Michal Kubačka

Personal information
- Date of birth: 10 December 1935 (age 90)
- Place of birth: Dolný Kubín, Czechoslovakia
- Position: Goalkeeper

Senior career*
- Years: Team / Apps / (Gls)
- 1953–1954: Spartak Dolný Kubín
- 1954–1970: Slovan Nitra
- 1970–1972: Spartak Vráble

= Michal Kubačka =

Slovak footballer (born 1935)

Michal Kubačka (born 10 December 1935) is a Slovak former footballer who played as a goalkeeper.

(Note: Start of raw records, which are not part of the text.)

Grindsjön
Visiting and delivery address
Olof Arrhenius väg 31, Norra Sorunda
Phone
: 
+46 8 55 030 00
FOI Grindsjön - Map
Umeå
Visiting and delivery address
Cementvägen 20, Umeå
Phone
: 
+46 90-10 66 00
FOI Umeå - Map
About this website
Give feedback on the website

In the Czechoslovak League, he played for Slovan Nitra. In lower competitions he also played for Spartak Dolný Kubín and Spartak Vráble.

== Club career ==
Kubačka started playing football in his hometown at the age of eighteen. He was the successor of Štefan Lešický in the goal of Nitra, being a part of the first promotion to the federal league in the 1958–59 season, finishing second behind Dukla Prague in the year 1961–62, and the unexpected relegation a season later.

He was a part of Slovan Nitra's success in the Mitropa Cup during the 1961–62 season. The Nitra team defeated FC Turin, SVS Linz and ČH Bratislava in the group stages, and going through against Udinese in the semi-finals. With Slovan Nitra, he made it to the final of the Mitropa Cup in 1961–62 against Bologna, whose team won its last title in the Italian league two years later. He played in the first final match, which was played on 14 March 1962 in Nitra and ended in a 2–2 draw. The rematch in Italy was played on 4 April 1962, the home team won it 3–0 and became the winner of the Mitropa Cup for the third time in its history.